● **Task instructions**:
**a)** Retype the stretch of the Morris v. Flenner opinion from "Craig & Craig, of" through "LINDLEY, District Judge.".
**b)** According to the Morris v. Flenner opinion, on what ground does the trustee seek to recover the 187½ acres, and what is the plaintiff's theory of that ground? Answer in one to three sentences.

● **Page extract**:
Morris v. Flenner

Decision Date09 April 1928
Docket NumberNo. 93-D.,93-D.
Citation25 F.2d 211
PartiesMORRIS v. FLENNER et al.
CourtU.S. District Court — Eastern District of Illinois

Craig & Craig, of Mattoon, Ill., for plaintiff.

A. C. Anderson, of Charleston, Ill., and Hays & Hays, of Sullivan, Ind., for defendants.

LINDLEY, District Judge.

Plaintiff, as trustee in bankruptcy for Martin Flenner, bankrupt, brings this suit against the bankrupt and his wife, the bankrupt's son, Tolbert A. Flenner, and his wife, and Harry G. Behler, to recover 187½ acres of land in Coles county, Ill., which the bankrupt, shortly before his adjudication in bankruptcy, conveyed to Behler, a plumber of Sullivan, Ind., brother-in-law of Tolbert A. Flenner, on the ground that the same was conveyed in fraud of creditors. The theory of the plaintiff is that the consideration paid by Behler to Flenner was so grossly inadequate and so out of proportion to the real value of the equity in the land as, in view of the surrounding circumstances, to constitute fraud.

Defendant Behler had resided in Sullivan, Ind., for more than twenty years. He and Tolbert A. Flenner married sisters. Tolbert A. Flenner lived upon the farm of his father, exercised complete dominion over the same, and handled the transfer to Behler. He went to Sullivan; there saw his brother-in-law; told him that his father, the bankrupt, needed money to pay his debts, that there was a mortgage upon the farm, that the interest was delinquent for the year, and that the taxes were due. Behler had been upon the land at rare intervals, but had never farmed in Indiana or Illinois, and apparently had never made a critical examination of the land or of the other conditions bearing upon the value of the premises. He owned no other farm land, and had no property in the state of Illinois. Tolbert A. Flenner and Behler both testified that the trade was made before Behler renewed his acquaintance with the land. There was no discussion of the farm's value. Behler borrowed the money from his bank, and took the land subject to a mortgage of $23,500, delinquent interest thereon of $1,127.33, and taxes of $301.56, or a total incumbrance of $24,928.89. For the equity he paid the sum of $300. The testimony of himself and his brother-in-law is that Behler did not remove to the farm, but employed Flenner to operate it, as his agent, at a salary of $50 per month and pasture rights until October 1, 1927, and upon a salary of $100 per month after that date. The possession of Tolbert A. Flenner, to all outward appearances, was the same after the transfer as previously. At the time of the conveyance, the bankrupt owed something in excess of $20,000 to other creditors, and had no other property other than personal property, upon which he placed a mortgage of $2,200, representing a loan of that amount by Behler, and constituting the full value thereof.

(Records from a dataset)

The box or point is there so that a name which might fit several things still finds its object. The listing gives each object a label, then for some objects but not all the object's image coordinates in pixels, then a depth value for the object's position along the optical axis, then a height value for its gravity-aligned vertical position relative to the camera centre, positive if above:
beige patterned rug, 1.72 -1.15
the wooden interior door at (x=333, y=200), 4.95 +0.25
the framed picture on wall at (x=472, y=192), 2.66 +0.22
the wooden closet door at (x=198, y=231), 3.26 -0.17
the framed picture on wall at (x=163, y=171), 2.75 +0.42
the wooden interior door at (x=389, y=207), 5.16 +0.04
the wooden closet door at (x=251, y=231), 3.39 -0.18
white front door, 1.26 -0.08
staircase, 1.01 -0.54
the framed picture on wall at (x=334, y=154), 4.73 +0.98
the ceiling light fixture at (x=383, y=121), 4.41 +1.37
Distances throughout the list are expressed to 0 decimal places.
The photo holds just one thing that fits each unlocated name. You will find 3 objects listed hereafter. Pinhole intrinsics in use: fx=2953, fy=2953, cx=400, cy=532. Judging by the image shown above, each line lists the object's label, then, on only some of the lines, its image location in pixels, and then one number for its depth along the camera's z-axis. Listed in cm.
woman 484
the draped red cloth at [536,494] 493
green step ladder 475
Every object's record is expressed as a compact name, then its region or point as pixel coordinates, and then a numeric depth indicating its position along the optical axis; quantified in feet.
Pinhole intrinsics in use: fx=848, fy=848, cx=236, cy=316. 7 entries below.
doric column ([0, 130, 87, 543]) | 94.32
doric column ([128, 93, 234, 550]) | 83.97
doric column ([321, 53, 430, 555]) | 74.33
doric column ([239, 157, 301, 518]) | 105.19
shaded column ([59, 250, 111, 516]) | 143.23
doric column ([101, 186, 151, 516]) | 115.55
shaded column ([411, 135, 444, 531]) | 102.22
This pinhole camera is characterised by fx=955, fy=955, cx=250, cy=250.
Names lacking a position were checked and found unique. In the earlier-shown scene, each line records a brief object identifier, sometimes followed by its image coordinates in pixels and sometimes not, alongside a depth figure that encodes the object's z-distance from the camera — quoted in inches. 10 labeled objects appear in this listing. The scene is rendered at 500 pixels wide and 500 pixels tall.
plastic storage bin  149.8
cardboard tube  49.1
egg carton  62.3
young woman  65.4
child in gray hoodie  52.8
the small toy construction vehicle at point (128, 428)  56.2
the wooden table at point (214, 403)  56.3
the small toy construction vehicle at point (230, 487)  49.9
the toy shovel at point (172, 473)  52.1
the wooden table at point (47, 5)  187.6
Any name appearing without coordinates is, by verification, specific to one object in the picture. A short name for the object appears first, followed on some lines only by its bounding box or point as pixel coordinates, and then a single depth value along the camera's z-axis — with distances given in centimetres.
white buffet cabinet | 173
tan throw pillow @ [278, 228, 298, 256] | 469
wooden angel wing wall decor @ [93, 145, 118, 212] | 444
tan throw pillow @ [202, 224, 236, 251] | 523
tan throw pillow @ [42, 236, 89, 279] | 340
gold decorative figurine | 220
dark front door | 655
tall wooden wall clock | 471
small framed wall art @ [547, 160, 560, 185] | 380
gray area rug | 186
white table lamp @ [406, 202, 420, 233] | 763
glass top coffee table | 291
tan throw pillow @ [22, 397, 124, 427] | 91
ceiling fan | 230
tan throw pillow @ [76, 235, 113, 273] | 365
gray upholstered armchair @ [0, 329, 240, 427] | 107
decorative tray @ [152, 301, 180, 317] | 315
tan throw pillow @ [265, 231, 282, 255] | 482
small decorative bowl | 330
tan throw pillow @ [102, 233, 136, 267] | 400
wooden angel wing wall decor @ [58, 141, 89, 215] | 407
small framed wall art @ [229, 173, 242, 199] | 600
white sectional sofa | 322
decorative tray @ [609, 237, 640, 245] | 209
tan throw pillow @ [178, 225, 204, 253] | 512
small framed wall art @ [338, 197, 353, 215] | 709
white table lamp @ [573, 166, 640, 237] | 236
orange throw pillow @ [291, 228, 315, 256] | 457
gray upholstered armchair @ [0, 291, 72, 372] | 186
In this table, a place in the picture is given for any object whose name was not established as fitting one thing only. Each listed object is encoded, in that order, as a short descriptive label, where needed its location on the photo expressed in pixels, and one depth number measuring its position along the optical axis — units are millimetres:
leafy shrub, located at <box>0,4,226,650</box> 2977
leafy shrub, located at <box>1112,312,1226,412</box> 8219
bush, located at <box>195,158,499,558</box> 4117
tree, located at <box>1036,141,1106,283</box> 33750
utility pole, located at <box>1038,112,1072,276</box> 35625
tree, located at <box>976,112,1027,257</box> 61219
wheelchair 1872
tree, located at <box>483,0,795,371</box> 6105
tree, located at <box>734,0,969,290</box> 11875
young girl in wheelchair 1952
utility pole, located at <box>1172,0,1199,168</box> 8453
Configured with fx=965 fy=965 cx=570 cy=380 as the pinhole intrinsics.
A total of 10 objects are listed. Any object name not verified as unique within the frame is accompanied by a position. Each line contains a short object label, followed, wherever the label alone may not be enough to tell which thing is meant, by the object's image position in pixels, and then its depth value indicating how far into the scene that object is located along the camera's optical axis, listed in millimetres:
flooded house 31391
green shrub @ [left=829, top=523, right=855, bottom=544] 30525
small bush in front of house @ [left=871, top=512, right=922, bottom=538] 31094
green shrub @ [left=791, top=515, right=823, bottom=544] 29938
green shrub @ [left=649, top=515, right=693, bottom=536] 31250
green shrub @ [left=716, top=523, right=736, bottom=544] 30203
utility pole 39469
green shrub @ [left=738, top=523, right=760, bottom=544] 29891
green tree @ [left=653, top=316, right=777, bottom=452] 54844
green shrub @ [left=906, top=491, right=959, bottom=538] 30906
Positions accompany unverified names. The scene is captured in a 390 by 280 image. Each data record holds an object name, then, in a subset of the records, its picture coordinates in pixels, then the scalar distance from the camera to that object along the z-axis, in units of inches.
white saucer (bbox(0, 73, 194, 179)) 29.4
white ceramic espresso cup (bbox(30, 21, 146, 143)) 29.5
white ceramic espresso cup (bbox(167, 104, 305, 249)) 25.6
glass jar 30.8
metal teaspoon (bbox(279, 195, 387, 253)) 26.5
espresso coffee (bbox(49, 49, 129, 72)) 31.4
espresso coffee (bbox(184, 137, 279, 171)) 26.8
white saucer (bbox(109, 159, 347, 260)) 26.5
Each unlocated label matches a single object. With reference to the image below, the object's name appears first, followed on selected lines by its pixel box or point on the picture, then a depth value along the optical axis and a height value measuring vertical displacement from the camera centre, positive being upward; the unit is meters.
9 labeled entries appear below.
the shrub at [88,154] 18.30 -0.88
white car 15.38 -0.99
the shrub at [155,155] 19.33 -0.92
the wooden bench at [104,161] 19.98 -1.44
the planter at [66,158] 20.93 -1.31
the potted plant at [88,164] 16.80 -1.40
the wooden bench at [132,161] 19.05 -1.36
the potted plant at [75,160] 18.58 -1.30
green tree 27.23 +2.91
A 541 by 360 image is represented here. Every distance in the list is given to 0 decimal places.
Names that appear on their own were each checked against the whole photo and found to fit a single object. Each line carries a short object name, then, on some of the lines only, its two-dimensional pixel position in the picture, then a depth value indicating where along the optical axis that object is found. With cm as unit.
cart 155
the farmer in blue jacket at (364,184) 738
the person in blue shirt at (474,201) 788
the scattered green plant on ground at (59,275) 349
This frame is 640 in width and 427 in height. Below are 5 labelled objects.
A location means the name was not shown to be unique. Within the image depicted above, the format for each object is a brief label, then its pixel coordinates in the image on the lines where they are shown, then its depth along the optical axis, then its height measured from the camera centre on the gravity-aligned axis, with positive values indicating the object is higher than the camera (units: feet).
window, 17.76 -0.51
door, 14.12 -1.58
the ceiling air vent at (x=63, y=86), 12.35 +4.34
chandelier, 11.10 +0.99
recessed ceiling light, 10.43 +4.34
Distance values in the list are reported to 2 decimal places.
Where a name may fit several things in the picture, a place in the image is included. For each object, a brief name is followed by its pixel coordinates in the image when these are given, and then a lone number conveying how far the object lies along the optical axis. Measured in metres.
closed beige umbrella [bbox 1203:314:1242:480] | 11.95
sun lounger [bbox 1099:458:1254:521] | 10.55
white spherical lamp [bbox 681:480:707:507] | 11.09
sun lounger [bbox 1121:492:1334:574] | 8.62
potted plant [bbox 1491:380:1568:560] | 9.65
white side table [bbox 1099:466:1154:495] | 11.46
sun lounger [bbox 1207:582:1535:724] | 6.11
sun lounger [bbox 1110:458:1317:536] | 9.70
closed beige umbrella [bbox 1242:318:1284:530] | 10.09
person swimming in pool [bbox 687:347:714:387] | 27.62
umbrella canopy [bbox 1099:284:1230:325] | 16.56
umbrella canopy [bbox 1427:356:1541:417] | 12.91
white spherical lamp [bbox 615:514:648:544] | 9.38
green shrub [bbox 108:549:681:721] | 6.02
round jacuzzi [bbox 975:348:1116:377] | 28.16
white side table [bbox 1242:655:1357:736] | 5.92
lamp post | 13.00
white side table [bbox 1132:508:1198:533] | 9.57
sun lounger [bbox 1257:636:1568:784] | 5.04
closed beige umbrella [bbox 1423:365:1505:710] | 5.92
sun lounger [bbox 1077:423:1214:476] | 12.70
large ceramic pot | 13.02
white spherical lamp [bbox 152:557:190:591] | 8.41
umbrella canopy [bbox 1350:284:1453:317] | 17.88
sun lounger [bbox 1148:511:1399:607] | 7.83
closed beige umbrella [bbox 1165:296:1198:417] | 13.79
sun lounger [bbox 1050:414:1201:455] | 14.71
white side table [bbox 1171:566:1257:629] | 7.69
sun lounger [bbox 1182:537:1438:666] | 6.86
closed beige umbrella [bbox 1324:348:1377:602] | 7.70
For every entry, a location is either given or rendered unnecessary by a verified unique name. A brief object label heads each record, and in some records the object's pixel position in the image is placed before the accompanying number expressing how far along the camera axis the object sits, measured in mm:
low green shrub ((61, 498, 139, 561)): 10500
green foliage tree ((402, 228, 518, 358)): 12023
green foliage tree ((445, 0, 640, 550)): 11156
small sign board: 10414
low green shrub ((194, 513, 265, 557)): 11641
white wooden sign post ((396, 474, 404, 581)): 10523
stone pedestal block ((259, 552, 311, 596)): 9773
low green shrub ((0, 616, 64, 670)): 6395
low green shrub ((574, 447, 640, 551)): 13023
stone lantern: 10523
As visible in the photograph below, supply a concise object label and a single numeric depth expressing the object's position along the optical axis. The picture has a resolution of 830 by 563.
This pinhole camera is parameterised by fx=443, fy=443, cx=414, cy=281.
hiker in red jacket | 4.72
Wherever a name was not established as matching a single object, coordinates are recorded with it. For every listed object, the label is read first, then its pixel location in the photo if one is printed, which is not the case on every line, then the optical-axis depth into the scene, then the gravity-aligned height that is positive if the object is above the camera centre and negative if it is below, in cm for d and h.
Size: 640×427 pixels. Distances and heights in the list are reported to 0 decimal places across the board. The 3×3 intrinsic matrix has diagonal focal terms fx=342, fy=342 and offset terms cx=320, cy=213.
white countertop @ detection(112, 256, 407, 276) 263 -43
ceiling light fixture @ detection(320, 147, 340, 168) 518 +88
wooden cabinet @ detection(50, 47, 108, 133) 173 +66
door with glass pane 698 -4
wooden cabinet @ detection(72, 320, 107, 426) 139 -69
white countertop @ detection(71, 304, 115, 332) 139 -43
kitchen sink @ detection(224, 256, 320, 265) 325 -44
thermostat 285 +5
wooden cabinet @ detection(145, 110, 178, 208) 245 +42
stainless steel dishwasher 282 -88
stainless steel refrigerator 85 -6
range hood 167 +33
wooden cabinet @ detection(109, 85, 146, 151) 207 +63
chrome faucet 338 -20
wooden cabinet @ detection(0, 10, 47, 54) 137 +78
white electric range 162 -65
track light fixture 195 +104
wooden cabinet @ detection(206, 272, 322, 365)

● **Answers**:
**a)**
Craig & Craig, of Mattoon, Ill., for plaintiff.

A. C. Anderson, of Charleston, Ill., and Hays & Hays, of Sullivan, Ind., for defendants.

LINDLEY, District Judge.

**b)** The trustee sues on the ground that the bankrupt conveyed the land to Behler in fraud of creditors. The plaintiff's theory is that the consideration Behler paid was so grossly inadequate and so out of proportion to the real value of the equity in the land that, in view of the surrounding circumstances, it constituted fraud.